Personal information
- Born: 10 May 1960 (age 65)
- Original team: West Gambier
- Height: 185 cm (6 ft 1 in)
- Weight: 84 kg (185 lb)

Playing career^{1}
- Years: Club / Games (Goals)
- 1980–1990: Geelong / 154 (57)
- ^{1} Playing statistics correct to the end of 1990.

= Mark Yeates (Australian footballer) =

Australian rules footballer

Mark Yeates (born 10 May 1960) is a former Australian rules footballer who played with Geelong in the Victorian Football League (VFL) during the 1980s.

Yeates is best known for an incident in the 1989 VFL Grand Final when he felled Dermott Brereton after the opening bounce which saw the Hawthorn forward suffer a bruised kidney and internal bleeding.

He left Geelong at the end of the 1990 season and for the next two years was captain/coach of North Hobart and led them to back-to-back Tasmanian Football League (TFL) premierships in 1991 and 1992 before announcing his retirement.

Yeates was playing coach of Princetown in the Heytesbury Mt Noorat Football League for the 1996 season, but played minimal games due to injury.

In 2000 Yeates coached Geelong's first all female side at the East Geelong Football Club.

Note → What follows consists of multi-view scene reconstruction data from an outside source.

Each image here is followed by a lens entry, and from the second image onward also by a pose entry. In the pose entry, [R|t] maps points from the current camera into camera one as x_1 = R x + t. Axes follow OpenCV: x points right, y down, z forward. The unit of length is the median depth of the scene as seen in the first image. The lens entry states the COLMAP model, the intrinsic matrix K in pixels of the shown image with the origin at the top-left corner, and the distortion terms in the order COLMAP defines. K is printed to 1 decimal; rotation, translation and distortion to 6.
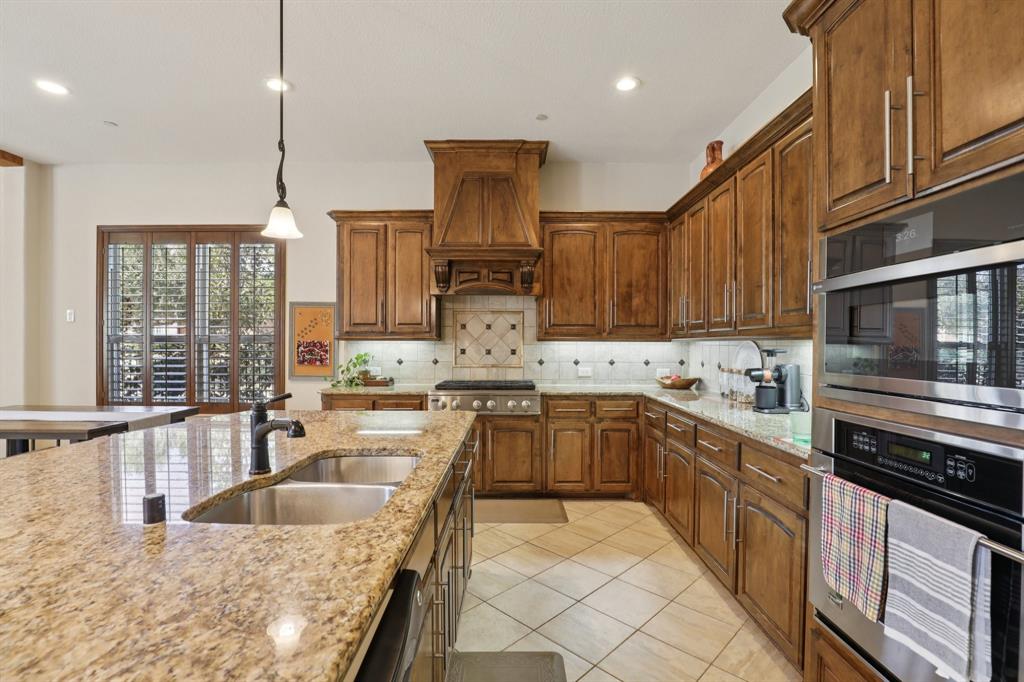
lens RADIAL K [[468.7, 0, 513.4], [0, 468.7, 344.5], [0, 0, 1]] dist [-0.002144, 0.000656]
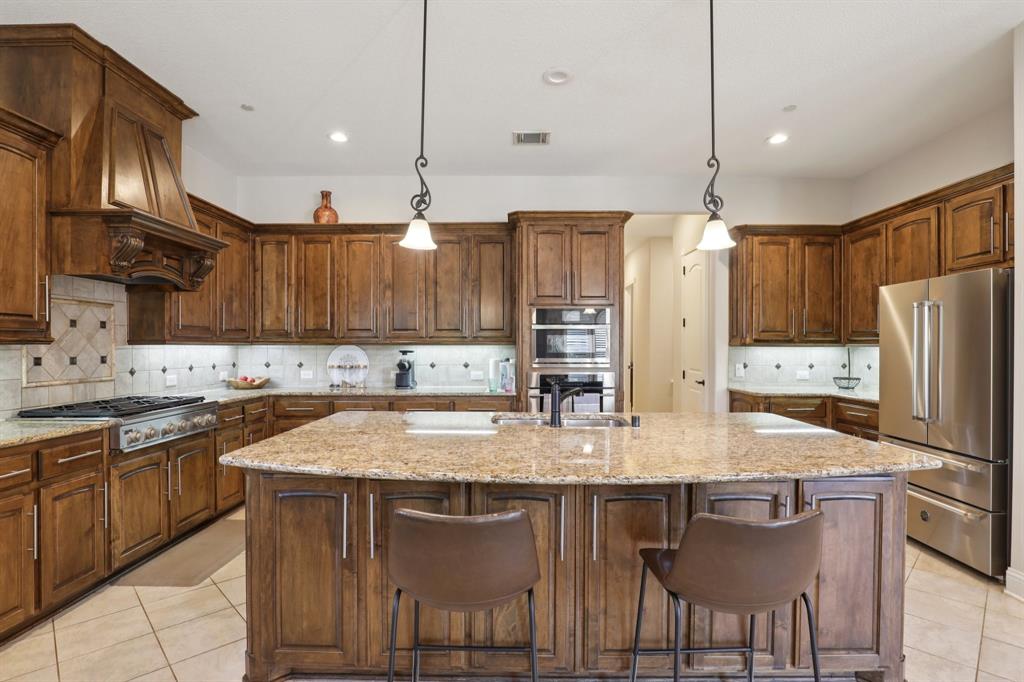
lens RADIAL K [[515.2, 0, 511.9], [0, 515.2, 345.4], [0, 0, 1]] dist [-0.015543, 0.001478]
pose [[0.015043, -0.001859, 0.999885, -0.773013], [0.001286, 0.999997, 0.001840, -0.006728], [-0.999886, 0.001258, 0.015045, 0.365031]]
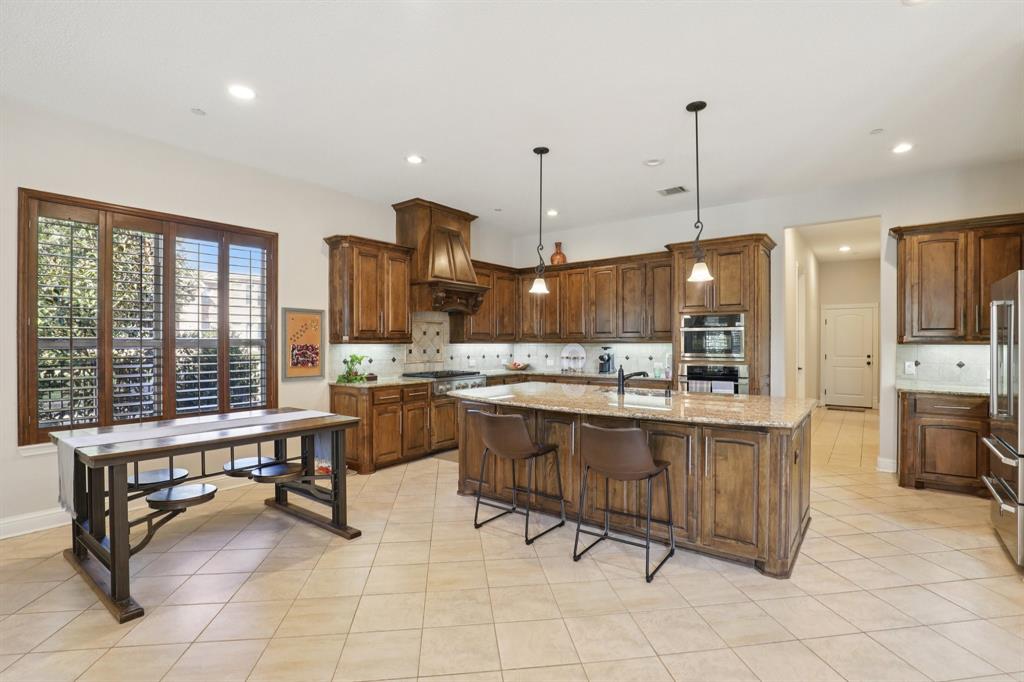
lens RADIAL K [[481.8, 0, 510.2], [0, 481.8, 341.7], [0, 0, 1]] dist [-0.004343, -0.000304]
pose [[0.613026, -0.003345, 0.790055, -1.024249], [0.005157, 0.999987, 0.000233, -0.011974], [-0.790046, 0.003931, 0.613035, -0.069485]]
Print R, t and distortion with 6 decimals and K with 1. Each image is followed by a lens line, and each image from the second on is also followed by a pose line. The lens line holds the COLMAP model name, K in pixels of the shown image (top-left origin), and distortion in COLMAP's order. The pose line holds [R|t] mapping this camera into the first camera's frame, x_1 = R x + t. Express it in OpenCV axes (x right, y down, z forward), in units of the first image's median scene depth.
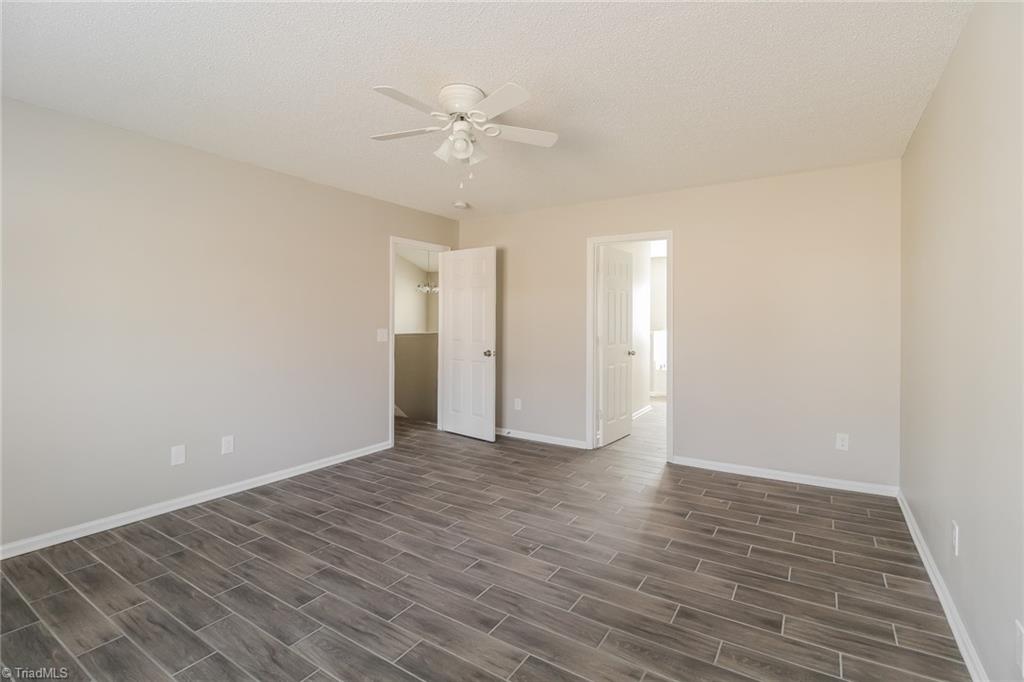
lens RADIAL K [[473.8, 0, 515.1], [0, 473.8, 333.4], [0, 0, 1]] dist [-0.002123, -0.002706]
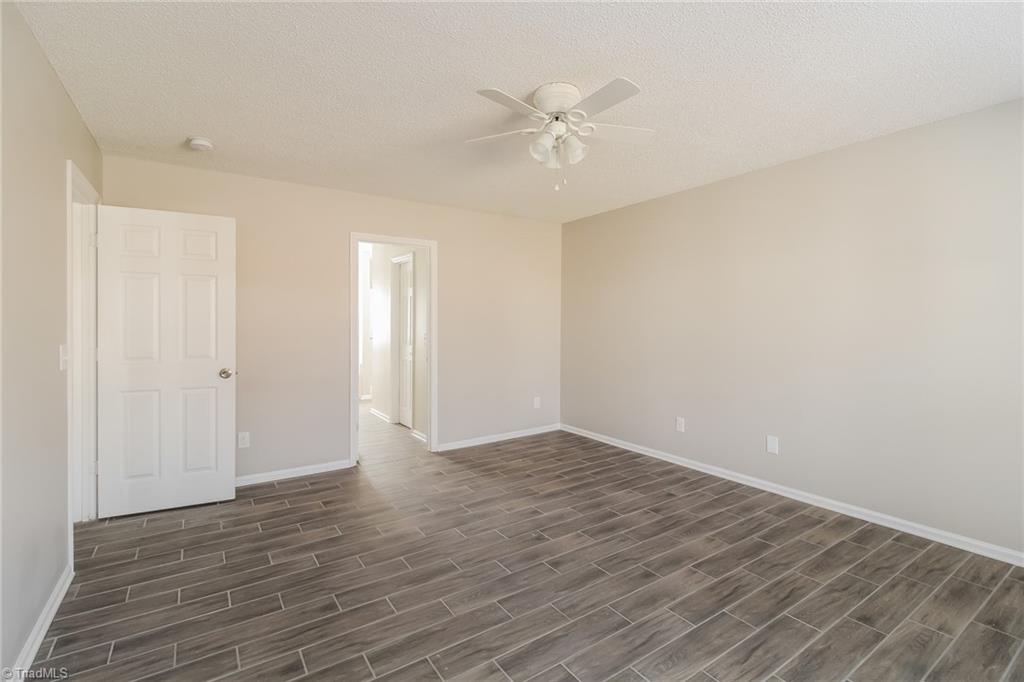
lens RADIAL K [[473.8, 0, 516.1], [0, 473.8, 334.8], [0, 0, 1]] dist [-0.002123, -0.002706]
pose [[0.396234, -0.032673, 0.917568, -0.864583], [0.038430, 0.999081, 0.018980, -0.019413], [-0.917345, 0.027742, 0.397125, 0.557430]]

The club's women's team was entered into the Victorian Women's Football League division two competition where they were only one game out of the finals on their debut season.

His father John Yeates was captain of Geelong in 1961 and 1962 and played in Geelong's 1963 premiership side. His cousins Neville and Darryl Growden were also very skilful footballers, the latter playing for Port Adelaide throughout the 1980s.